Überfliegerin Kostelic - 90% genügen, um zu siegen

  • Kroatin liegt zum Jahreswechsel 436 Punkte vor der Konkurrenz
  • Vom Gesamt-Weltcup will sie aber noch nichts wissen

Österreichs Slalom-Damen hängten am Montag noch eine Zusatz-Frühschicht auf der Semmering Weltcup-Piste an, Janica Kostelic ruhte sich hingegen auf ihrem 17. Weltcupsieg und den fast 35.000 Euro aus, die sie allein am Semmering gescheffelt hatte. Auf eine ausschweifende Feier verzichtete die 20-jährige Weltcup-Überfliegerin, weil sie seit Juni keinen Alkohol trinkt. "Die Kopfschmerzen von damals spür ich heute noch", scherzte die Kroatin gut gelaunt nach der weiteren Demonstration ihrer Slalom-Extraklasse. Besonders deprimierend für die Konkurrenz: "90 Prozent genügen meist..."
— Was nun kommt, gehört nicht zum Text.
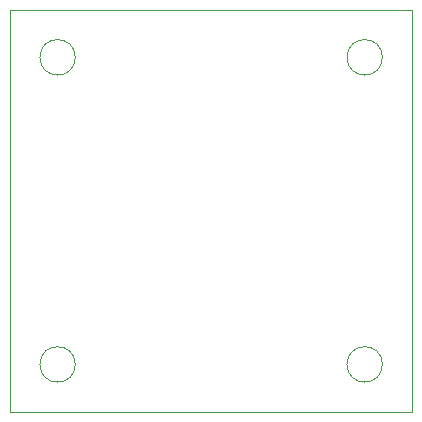
<source format=gbr>
G04 #@! TF.GenerationSoftware,KiCad,Pcbnew,8.0.0-8.0.0-1~ubuntu22.04.1*
G04 #@! TF.CreationDate,2024-03-02T20:13:00+07:00*
G04 #@! TF.ProjectId,FC_ESC_STM32F405RG_26x26,46435f45-5343-45f5-9354-4d3332463430,rev?*
G04 #@! TF.SameCoordinates,Original*
G04 #@! TF.FileFunction,Profile,NP*
%FSLAX46Y46*%
G04 Gerber Fmt 4.6, Leading zero omitted, Abs format (unit mm)*
G04 Created by KiCad (PCBNEW 8.0.0-8.0.0-1~ubuntu22.04.1) date 2024-03-02 20:13:00*
%MOMM*%
%LPD*%
G01*
G04 APERTURE LIST*
G04 #@! TA.AperFunction,Profile*
%ADD10C,0.050000*%
G04 #@! TD*
G04 #@! TA.AperFunction,Profile*
%ADD11C,0.100000*%
G04 #@! TD*
G04 APERTURE END LIST*
D10*
X198474300Y-97181700D02*
X198474300Y-63181700D01*
X232474300Y-63181700D02*
X198474300Y-63181700D01*
X232474300Y-63181700D02*
X232474300Y-97181700D01*
X232474300Y-97181700D02*
X198474300Y-97181700D01*
D11*
X203974300Y-67181700D02*
G75*
G02*
X200974300Y-67181700I-1500000J0D01*
G01*
X200974300Y-67181700D02*
G75*
G02*
X203974300Y-67181700I1500000J0D01*
G01*
X203974300Y-93181700D02*
G75*
G02*
X200974300Y-93181700I-1500000J0D01*
G01*
X200974300Y-93181700D02*
G75*
G02*
X203974300Y-93181700I1500000J0D01*
G01*
X229974300Y-67181700D02*
G75*
G02*
X226974300Y-67181700I-1500000J0D01*
G01*
X226974300Y-67181700D02*
G75*
G02*
X229974300Y-67181700I1500000J0D01*
G01*
X229974300Y-93181700D02*
G75*
G02*
X226974300Y-93181700I-1500000J0D01*
G01*
X226974300Y-93181700D02*
G75*
G02*
X229974300Y-93181700I1500000J0D01*
G01*
M02*

</source>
Fast hätte sie mit ihrem vierten Saisonsieg noch vor dem Jahreswechsel die Tausend-Punkte-Marke geknackt, bei 955 Punkten und 436 Zählern Vorsprung auf die Konkurrenz kann aber wohl nur sie selbst einen neuen Punkte-Rekord im Weltcup (bisher Pernilla Wiberg 1.960) verhindern, wenn sie entgegen ihrer Absicht doch nicht alle Saisonrennen bestreitet. "Gut möglich, dass ich irgendwann doch eine Pause einlege, denn irgendwann werde auch ich müde werden. Alles andere würde mich überraschen. Ich bin ja auch nur ein Mensch und keine Maschine", gestand Janica.

An der Grenze zwischen schnell und sicher
Der zweite Weltcup-Gesamtsieg wird ihr trotzdem kaum zu nehmen sein, so ferne keine Verletzung dazwischen kommt, aber damit ist bei Fräulein Konstanz mittlerweile nicht mehr unbedingt zu rechnen. Die Kroatin fährt derzeit derart überlegen Ski, dass sie nicht einmal alles geben muss, sogar Fehler machen kann und trotzdem gewinnt. "Wenn ich jedes Mal so attackiere wie eine Anja Pärson, mache auch ich Fehler. Ich hasse es aber auszufallen", erklärte Kostelic. "Ich fahre deshalb genau an der Grenze zwischen schnell und sicher, denn irgendwo wartet immer ein Fehler."

"90 Prozent genügen meist"
Ein Grenzbereich, der zumindest im Slalom locker für Seriensiege reicht und deutlich unter dem liegt, wozu die derzeit beste Allrounderin im Weltcup fähig wäre. "90 Prozent genügen meist", lässt Kostelic der Konkurrenz nicht viel Hoffnung. Sie fährt in dieser Disziplin längst in einer eigenen Liga, unvergessen sind ja ihre acht Slalom-Siege bei neun Rennen in der Saison 1999/2000. "Aber es schaut nur so leicht aus, ganz so einfach ist es nicht", so Kostelic.

Dass sie den Weltcup schon so gut wie gewonnen habe, damit will sich Janica hingegen (noch) nicht anfreunden. "Ich weiß, dass ich einen großen Vorsprung habe und dass ich in guter Form bin. Ich wollte im alten Jahr einfach einen guten Job machen. Aber mal schauen, was das neue Jahr bringt", erklärte sie ihre momentane Überlegenheit.

Keine Zeit für Partys
In selbiges hinein gehen wird sie in der Innerkrems, wo sie mit ihrem Bruder Ivica vor dem Jahreswechsel noch trainieren will. Die Champagner-Korken werden freilich auch am Silvesterabend kaum knallen. "Erstens bin ich von Weihnachten noch echt geschlaucht, außerdem habe ich keine Zeit für Partys. Man muss doch professionell sein", meinte sie mit einem Augenzwinkern. "Ich werde Mitternacht wohl verschlafen!"